Network Up-link redundancy lost/restored alarms not working as expected

Written by Suhas Savkoor



When messing around in my lab, my friend and I came across this rather weird issue involving the Network Redundancy Lost Alarm.

What this alarm is all about:
When defined on the vCenter Level, when any of the vSwitch for any of the ESXi host loses their network uplink redundancy (That is if the vSwitch has 2 NICs and one of the NIC goes down) this alarm is triggered. And when the uplink or the NIC is given back to this vSwitch the redundancy is restored and the alert is cleared automatically. 

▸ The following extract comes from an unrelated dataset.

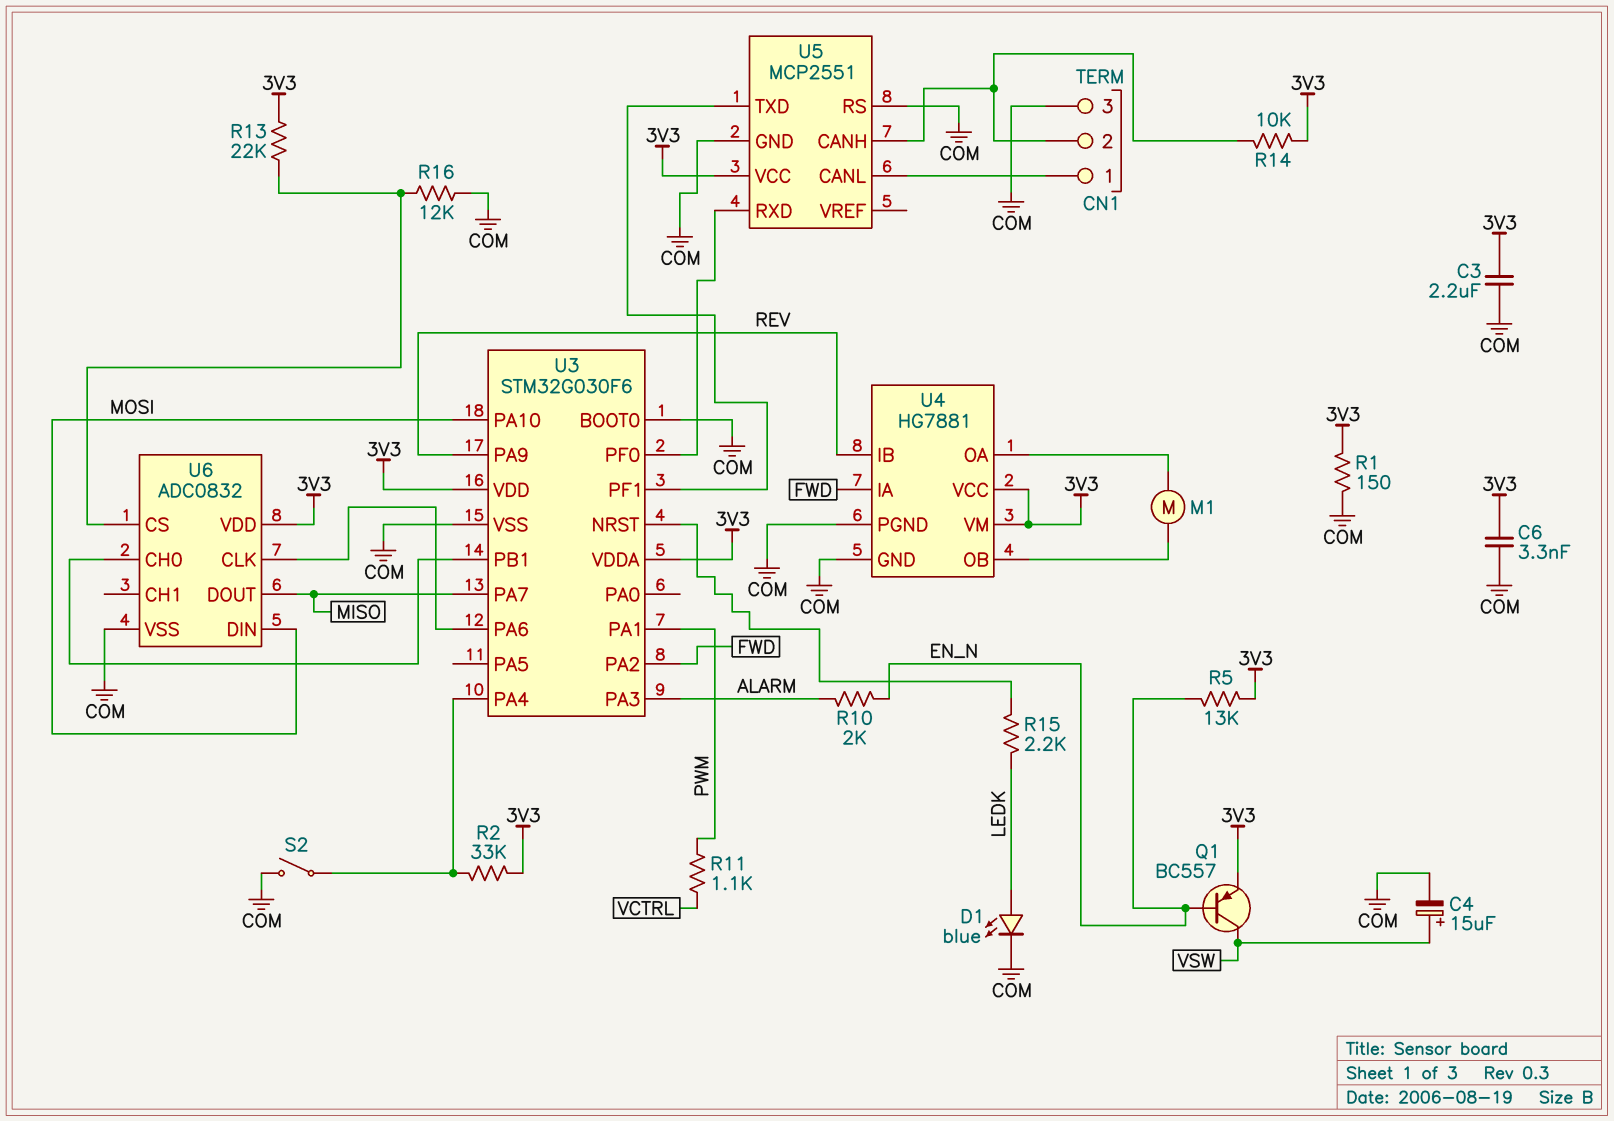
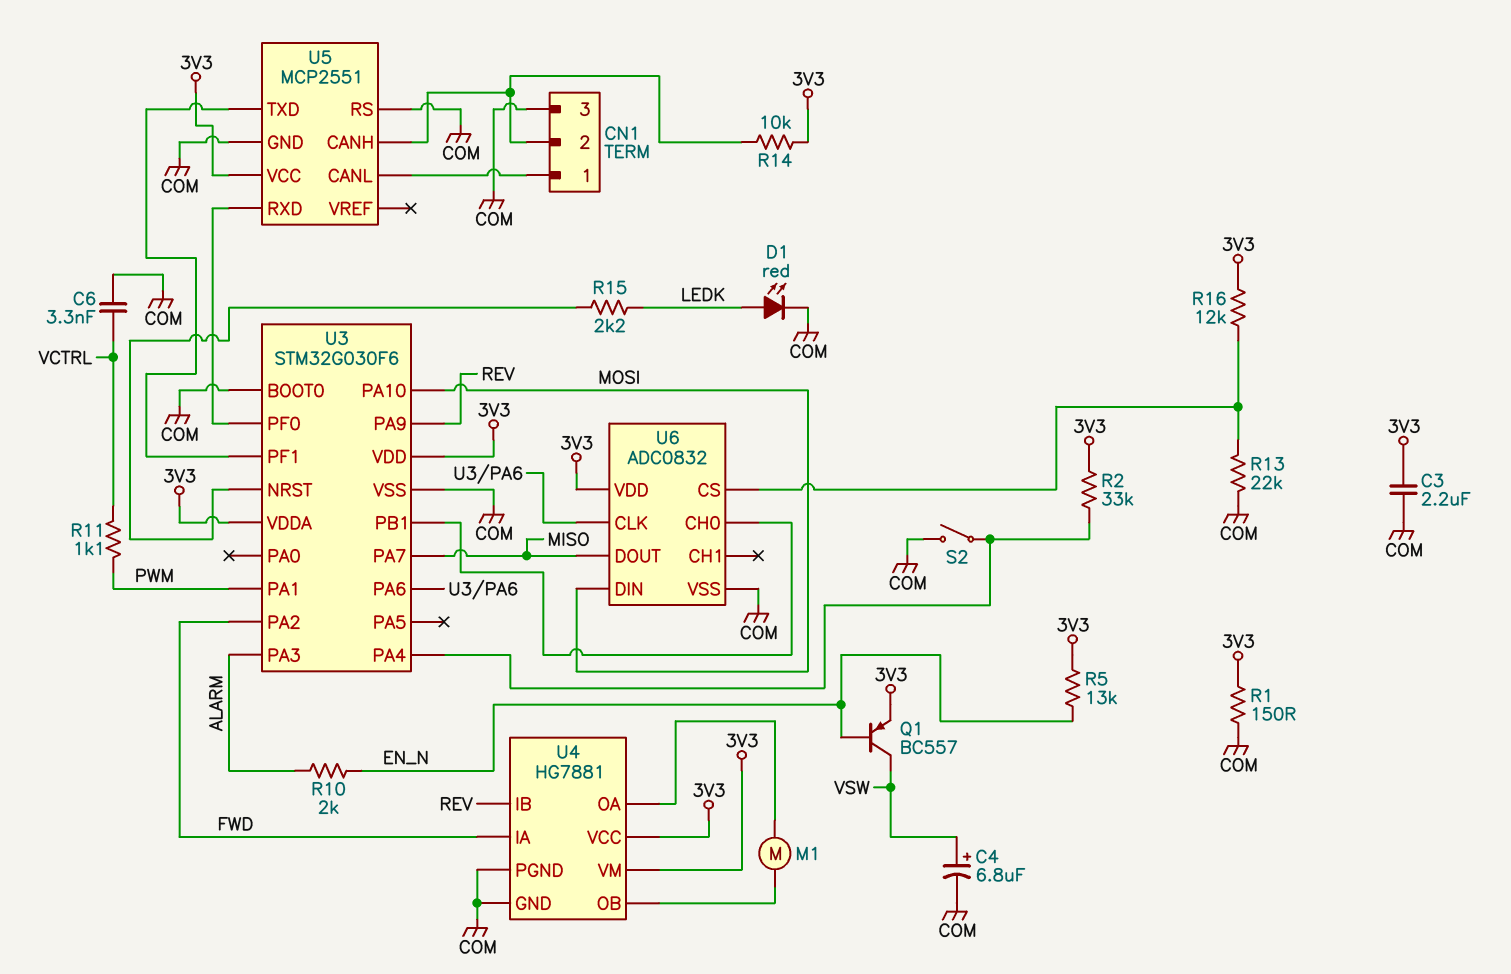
C4: 15uF (plus VSW, minus COM) -> 6.8uF (plus VSW, minus COM)
C6: 3.3nF (3V3, COM) -> 3.3nF (COM, VCTRL)
D1: LED blue (A LEDK, K COM) -> LED red (A LEDK, K COM)
R13: 22k (3V3, U6/CS) -> 22k (COM, U6/CS)
R16: 12k (COM, U6/CS) -> 12k (3V3, U6/CS)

Now, with vCenter SMTP Settings we have the feature of sending the alerts generated in vCenter to the required email address. We configured this alert to be able to send email notifications. 

Here comes the interesting part:
When the redundancy is lost for the vSwitch, in my lab it was for vSwitch 1, the alert is generated and seconds later we received the email notification stating the same. All went well. Next, we added the NIC back to the vSwitch 1, and correspondingly the NIC uplink redundancy lost alarm was cleared. However, this time we did not receive any email. 

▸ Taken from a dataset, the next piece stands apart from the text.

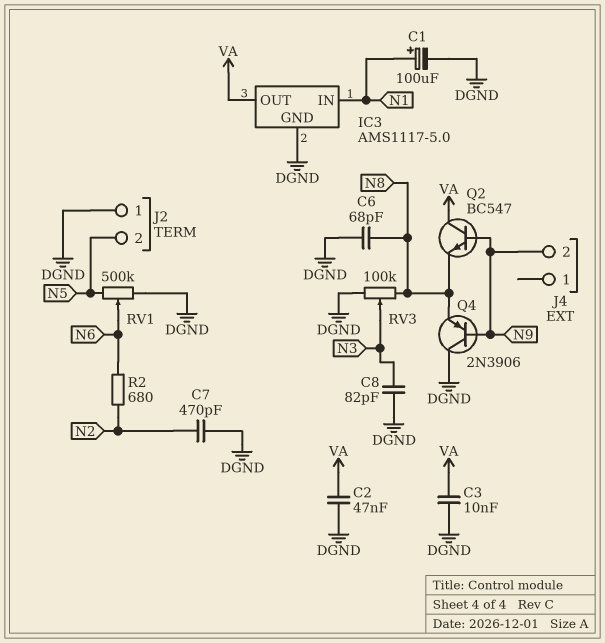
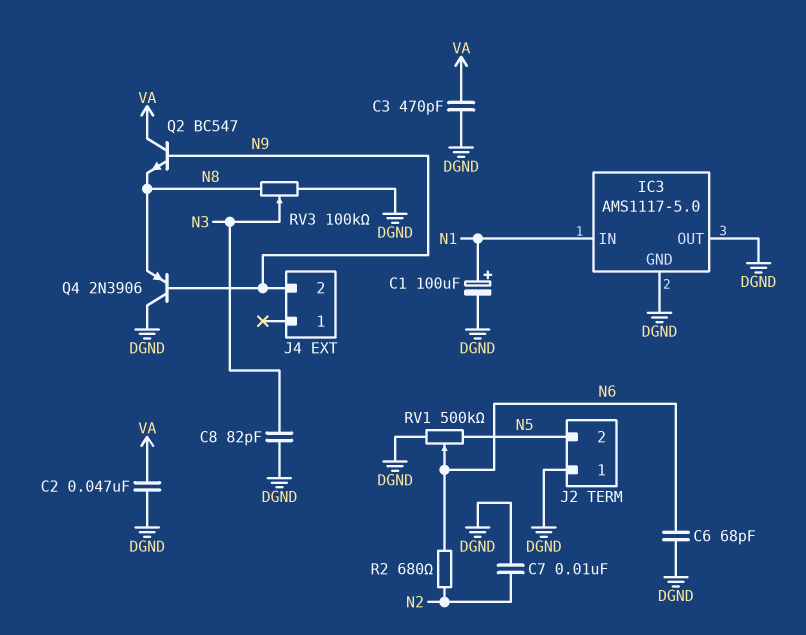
C3: 10nF (DGND, VA) -> 470pF (DGND, VA)
C6: 68pF (DGND, N8) -> 68pF (DGND, N6)
C7: 470pF (DGND, N2) -> 10nF (DGND, N2)
IC3 pin OUT: VA -> DGND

We spent good 30 minutes troubleshooting this issue. It started of with verifying: 

1. SMTP Settings: Administration >  vCenter Server Settings > SMTP. Looks good
2. Under the Alarm definition for the vCenter > Edit Settings for Network uplink redundancy lost alarm.
3. Here the parameters under the Triggers tab were:

1. Lost Network Redundancy - Alert
2. Restored uplink redundancy to portgroups - Normal
3. Lost Network Redundancy on DVPorts - Alert
4. Restored Network Redundancy to DVPorts - Normal

Looked good!

4. The settings Under Actions Tab were: Send Notification Email; The Email address and all the alerts set to once. Looked good to!

Out of nowhere, we decided to create a similar new alarm and see how that works. 
Under vCenter, we defined a new alarm and named it "NIC Redundancy Lost" and replicated all the settings that was there under the pre-defined "Network Uplink Redundancy Lost" alarm to this newly created one. 

Simulated the same issue, first by removing the NIC. An email notification was sent as soon as the alert was triggered in vCenter
Re-added the NIC back and the alert was cleared and seconds later, an email notification was sent stating Uplink redundancy restored. 

Bottom line, there is something fishy that is going on with the pre-defined alarm for this one. If you run into this situation, might as well create a custom alarm and replicate the required parameters.